There were two of these chassis on the show floor that we took photos of. One was in the Microsoft booth. The other was in the QCT booth. Here is a look at the front of the system in the QCT booth. As a quick note, half of the materials at the show called this “Mt Shasta” the others simply “Shasta”.
Each of the ASIC/ FPGA modules locks into place and then there is a smaller middle module.
That middle module houses a DC-SCM for management. The SFF ports on the front of the module are to allow lower performance links to host systems for management.
Here is a look at the ASIC/ FPGA carrier card with a fairly blank PCB.
One of the features one will immediately notice is that there are external DACs made by Molex.
Here is a quick look at those connectors:
The back of these blades has the mating parts as well as cables between the management module and the individual FPGAs. Instead of a PCB backplane, Microsoft is using a cabled backplane here.
Power delivery is a huge feature of the box since this is designed for high-power accelerators.
Here is another view of the inside of the chassis.

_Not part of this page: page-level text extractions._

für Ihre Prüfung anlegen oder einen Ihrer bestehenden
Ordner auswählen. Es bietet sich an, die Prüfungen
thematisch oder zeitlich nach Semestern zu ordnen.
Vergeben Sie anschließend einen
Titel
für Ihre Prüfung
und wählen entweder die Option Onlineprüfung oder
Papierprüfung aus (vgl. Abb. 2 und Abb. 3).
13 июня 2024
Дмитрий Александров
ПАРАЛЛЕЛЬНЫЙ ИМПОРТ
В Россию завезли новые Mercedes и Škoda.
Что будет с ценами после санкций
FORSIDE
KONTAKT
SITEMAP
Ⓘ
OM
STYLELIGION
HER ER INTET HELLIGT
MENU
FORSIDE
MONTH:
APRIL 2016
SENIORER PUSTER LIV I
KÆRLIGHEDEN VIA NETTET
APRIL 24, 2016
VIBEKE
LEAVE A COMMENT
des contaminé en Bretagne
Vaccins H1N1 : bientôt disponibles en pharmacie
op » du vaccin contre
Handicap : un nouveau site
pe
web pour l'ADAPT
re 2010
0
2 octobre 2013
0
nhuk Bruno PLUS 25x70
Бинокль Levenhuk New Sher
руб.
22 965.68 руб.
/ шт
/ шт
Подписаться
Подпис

At the rear we have a fan array and the bus bar power.
This is a quite interesting solution since Microsoft is targeting higher power/ cooling and serviceability.
Final Words
Overall, the Microsoft/ QCT Mt Shasta/ Shasta chassis is interesting. Microsoft told us that the reason it is not using OAM as a PCIe alternative or EDSFF E3 is that it needs higher power and hot swap capability. OAM offers power, but not hot-swap. E3 offers hot swap, but not high power. PCIe slots offer neither hot swap nor high power operation.

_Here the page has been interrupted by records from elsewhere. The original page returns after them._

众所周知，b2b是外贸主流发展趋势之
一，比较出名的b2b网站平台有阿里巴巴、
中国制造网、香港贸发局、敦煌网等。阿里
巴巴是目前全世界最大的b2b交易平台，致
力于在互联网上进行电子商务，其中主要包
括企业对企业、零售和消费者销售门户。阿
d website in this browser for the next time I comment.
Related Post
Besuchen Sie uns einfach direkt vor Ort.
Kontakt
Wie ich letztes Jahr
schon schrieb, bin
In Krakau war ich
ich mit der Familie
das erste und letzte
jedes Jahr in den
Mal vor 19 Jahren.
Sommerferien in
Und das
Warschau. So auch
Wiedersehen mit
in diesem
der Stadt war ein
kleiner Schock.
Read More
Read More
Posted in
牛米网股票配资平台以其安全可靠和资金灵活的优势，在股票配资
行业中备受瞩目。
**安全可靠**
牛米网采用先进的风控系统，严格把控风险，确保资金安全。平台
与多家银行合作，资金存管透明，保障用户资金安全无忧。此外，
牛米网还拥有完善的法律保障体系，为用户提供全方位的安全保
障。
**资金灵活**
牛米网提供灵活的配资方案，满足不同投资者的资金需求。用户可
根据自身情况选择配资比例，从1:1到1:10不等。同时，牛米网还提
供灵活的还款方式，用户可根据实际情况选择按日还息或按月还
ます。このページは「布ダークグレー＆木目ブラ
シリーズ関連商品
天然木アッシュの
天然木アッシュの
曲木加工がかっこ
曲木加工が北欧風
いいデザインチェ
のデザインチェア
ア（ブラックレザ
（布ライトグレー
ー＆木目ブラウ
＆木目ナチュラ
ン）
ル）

It would have been more interesting to see this fully populated, but hopefully this at least gives our readers some sense of the capabilities of the new system.
They more than likely went with cable due to the connector loss when going pcb-pcb and cost of using exotic pcb material
Seems very META product.. showing an accelerator array with no actual fpga or just blanks.. is just inventing another N+1 standard.
The narrow P2P connections could have been made by a secondary edge connector.. like the Apple has customized the PCIe to its own liking with the Mac Pro.
Its hard to tell what scale they target.. as larger you go.. less there is a need for blade/node hotplug necessity.